## Exercise data

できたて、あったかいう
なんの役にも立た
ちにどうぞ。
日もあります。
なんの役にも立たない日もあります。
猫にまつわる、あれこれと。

* * *

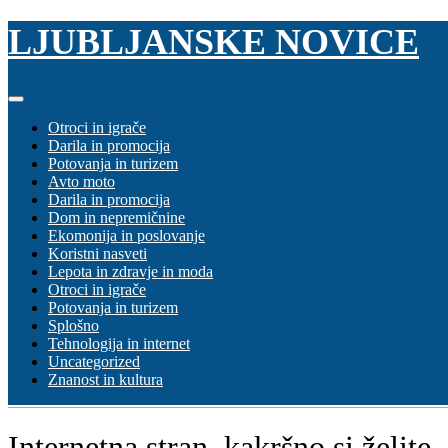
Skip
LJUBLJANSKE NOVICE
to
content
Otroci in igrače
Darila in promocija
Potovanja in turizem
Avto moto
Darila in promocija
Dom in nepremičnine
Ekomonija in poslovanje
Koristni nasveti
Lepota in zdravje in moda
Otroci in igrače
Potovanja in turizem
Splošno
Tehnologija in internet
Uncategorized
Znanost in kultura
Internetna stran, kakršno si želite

## What you should do
Format the lines from the one containing "できたて、あったかいう" through the one containing "猫にまつわる、あれこれと。", both included, as a JSON list of strings with one string per line and no blank lines.

## Task output
[
  "できたて、あったかいう",
  "なんの役にも立た",
  "ちにどうぞ。",
  "日もあります。",
  "なんの役にも立たない日もあります。",
  "猫にまつわる、あれこれと。"
]